Like it or lump it: Coal isn’t going anywhere soon – by Carl Mortished (Globe and Mail – November 19, 2013)

The Globe and Mail is Canada’s national newspaper with the second largest broadsheet circulation in the country. It has enormous influence on Canada’s political and business elite.

Not one but two climate change meetings are currently under way in Warsaw. You may be aware of the conference sponsored by the UN Framework Convention on Climate Change, another effort to agree cuts to carbon emissions after the failure in Copenhagen in 2009. In a provocative gesture, the Polish government is simultaneously hosting a summit meeting of the World Coal Association.

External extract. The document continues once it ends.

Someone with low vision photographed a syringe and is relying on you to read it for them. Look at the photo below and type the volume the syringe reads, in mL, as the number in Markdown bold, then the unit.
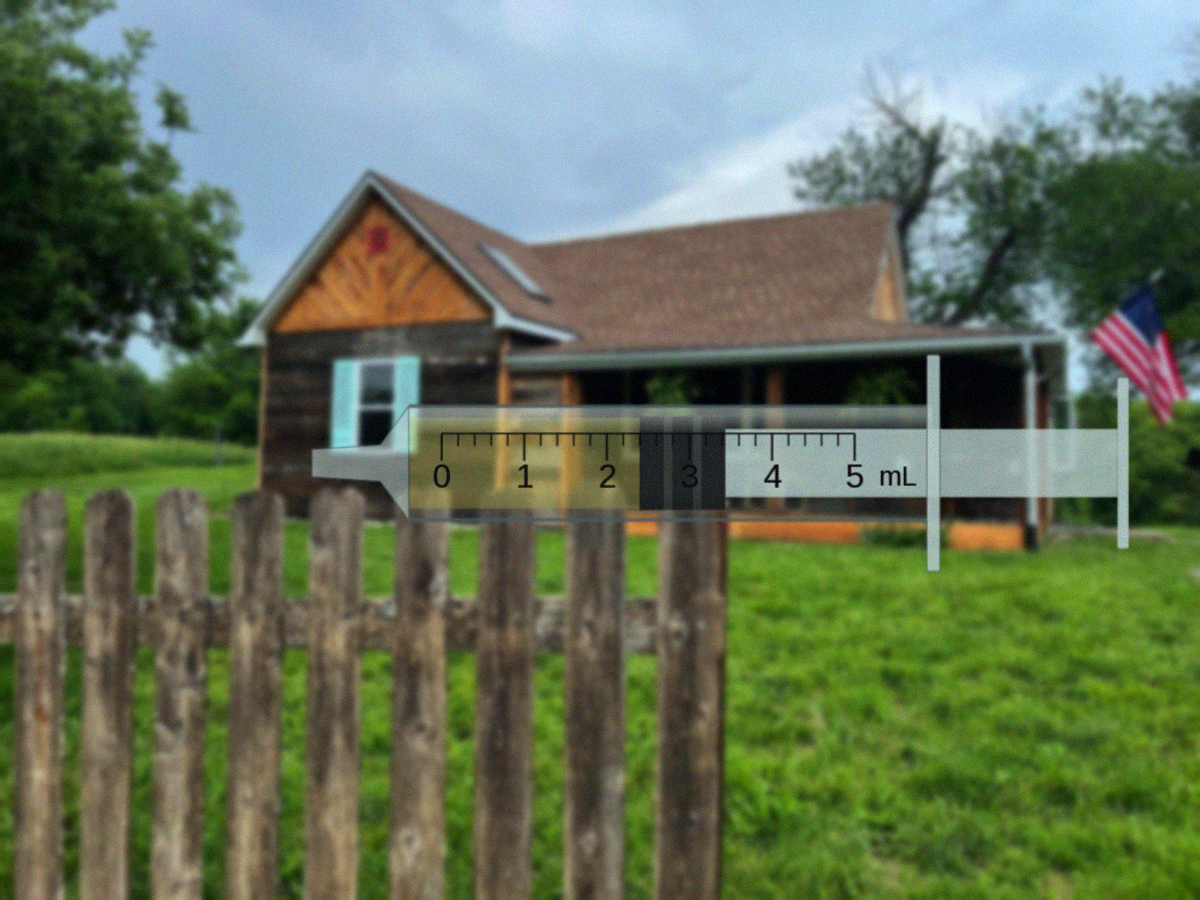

Whether we like it or not, it is the activities of the latter organization which have more significance for human health, wealth and the state of the planet.

Coal is no longer king of energy, it is global emperor. Coal is the fastest-growing source of energy and, according to the International Energy Agency, will remain the top fuel for power generation for the next two decades. Its affordability and accessibility will make it the electricity-generating fuel of choice in Asia, replacing expensive liquefied natural gas.

And while America clips the wings of its domestic coal suppliers, banning new coal-fired power stations that don’t meet stringent emission requirements, Europe has been topping up on U.S. coal, buying more in order to keep a lid on the escalating cost of power for European consumers.

Predictably, Greenpeace is protesting against the presence of coal industry executives, but it would be naive to assume that King Coal has turned up in Warsaw just to sneer at the failed efforts of the climate-change lobby. Coal miners are deeply worried – not just about climate politics, but about health.

The biggest threat to the coal industry in the short term is not carbon taxes or permits, but the likelihood of killer smog causing thousands of deaths in a big Asian city, probably in China. The Chinese Communist Party has already signalled that it will no longer put pollution issues on the back burner while it turns up the gas in the economy. A wealthier China wants to be healthier, and that is good for the environment.